**TRY IT**
Would you reproduce exactly the lines below from the one holding "Пользовательское" through the one holding "possibilità di farl", inclusive, and no others?

[Excerpts from a dataset]
'''

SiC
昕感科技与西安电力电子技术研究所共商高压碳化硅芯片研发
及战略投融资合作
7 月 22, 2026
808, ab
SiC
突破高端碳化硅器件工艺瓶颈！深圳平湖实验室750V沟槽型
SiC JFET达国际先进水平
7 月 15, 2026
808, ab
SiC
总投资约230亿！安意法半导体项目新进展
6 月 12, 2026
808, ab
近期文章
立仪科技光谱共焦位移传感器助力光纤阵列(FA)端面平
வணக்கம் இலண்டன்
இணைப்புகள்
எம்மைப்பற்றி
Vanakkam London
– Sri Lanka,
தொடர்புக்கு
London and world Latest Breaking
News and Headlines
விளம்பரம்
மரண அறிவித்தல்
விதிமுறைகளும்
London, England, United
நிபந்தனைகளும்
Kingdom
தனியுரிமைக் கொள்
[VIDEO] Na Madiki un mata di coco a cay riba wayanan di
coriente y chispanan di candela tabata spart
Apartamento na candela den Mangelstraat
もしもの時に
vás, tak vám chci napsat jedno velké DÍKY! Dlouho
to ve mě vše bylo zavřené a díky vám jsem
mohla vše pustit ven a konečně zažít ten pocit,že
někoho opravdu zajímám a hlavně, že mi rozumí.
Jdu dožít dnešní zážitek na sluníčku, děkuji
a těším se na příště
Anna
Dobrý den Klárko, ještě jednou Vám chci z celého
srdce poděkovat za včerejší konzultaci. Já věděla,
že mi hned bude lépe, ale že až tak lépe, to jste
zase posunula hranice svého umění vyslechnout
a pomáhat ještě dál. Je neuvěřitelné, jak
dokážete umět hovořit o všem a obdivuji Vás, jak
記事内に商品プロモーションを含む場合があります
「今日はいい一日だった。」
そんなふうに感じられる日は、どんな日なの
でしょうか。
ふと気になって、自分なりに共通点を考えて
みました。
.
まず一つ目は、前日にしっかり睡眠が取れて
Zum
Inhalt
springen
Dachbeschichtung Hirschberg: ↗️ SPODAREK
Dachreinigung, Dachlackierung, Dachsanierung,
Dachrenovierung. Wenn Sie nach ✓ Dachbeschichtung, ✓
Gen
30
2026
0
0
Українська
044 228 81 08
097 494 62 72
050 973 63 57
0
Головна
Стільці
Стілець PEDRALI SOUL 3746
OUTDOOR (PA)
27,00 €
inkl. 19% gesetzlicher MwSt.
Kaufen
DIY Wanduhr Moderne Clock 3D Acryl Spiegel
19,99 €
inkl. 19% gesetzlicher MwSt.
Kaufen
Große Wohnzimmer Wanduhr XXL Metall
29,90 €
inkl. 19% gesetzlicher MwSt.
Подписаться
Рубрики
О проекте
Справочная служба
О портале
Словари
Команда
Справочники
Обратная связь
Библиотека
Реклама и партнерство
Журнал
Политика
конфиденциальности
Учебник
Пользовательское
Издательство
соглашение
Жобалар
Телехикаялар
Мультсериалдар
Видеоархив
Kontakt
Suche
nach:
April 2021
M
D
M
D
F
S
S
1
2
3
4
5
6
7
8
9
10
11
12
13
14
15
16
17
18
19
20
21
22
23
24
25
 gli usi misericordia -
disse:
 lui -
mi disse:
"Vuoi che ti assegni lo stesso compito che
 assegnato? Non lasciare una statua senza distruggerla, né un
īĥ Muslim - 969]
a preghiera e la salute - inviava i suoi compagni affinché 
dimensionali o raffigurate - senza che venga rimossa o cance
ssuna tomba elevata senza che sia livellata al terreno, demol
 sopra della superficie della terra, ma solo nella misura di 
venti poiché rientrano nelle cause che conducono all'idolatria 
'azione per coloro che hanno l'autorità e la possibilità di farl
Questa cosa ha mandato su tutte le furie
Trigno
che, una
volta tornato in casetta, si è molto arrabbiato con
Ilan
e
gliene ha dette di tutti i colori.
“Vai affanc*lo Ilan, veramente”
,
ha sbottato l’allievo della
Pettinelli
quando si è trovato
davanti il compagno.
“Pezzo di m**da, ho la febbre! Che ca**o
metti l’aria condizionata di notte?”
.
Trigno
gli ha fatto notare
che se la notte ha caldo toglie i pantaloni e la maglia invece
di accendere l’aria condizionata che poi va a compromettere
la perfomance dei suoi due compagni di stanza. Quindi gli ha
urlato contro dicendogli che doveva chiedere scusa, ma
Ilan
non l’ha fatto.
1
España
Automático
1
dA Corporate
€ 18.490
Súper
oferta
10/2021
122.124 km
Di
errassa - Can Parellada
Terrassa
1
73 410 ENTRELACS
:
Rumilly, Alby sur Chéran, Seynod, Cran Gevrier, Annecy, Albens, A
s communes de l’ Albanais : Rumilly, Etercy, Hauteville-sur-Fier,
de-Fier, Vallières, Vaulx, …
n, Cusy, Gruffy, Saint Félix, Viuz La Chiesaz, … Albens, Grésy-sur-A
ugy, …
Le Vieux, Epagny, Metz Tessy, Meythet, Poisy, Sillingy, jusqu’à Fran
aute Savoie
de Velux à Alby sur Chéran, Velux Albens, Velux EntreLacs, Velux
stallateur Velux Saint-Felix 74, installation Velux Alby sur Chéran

'''

**WRITTEN SOLUTION**
Пользовательское
Издательство
соглашение
Жобалар
Телехикаялар
Мультсериалдар
Видеоархив
Kontakt
Suche
nach:
April 2021
M
D
M
D
F
S
S
1
2
3
4
5
6
7
8
9
10
11
12
13
14
15
16
17
18
19
20
21
22
23
24
25
 gli usi misericordia -
disse:
 lui -
mi disse:
"Vuoi che ti assegni lo stesso compito che
 assegnato? Non lasciare una statua senza distruggerla, né un
īĥ Muslim - 969]
a preghiera e la salute - inviava i suoi compagni affinché 
dimensionali o raffigurate - senza che venga rimossa o cance
ssuna tomba elevata senza che sia livellata al terreno, demol
 sopra della superficie della terra, ma solo nella misura di 
venti poiché rientrano nelle cause che conducono all'idolatria 
'azione per coloro che hanno l'autorità e la possibilità di farl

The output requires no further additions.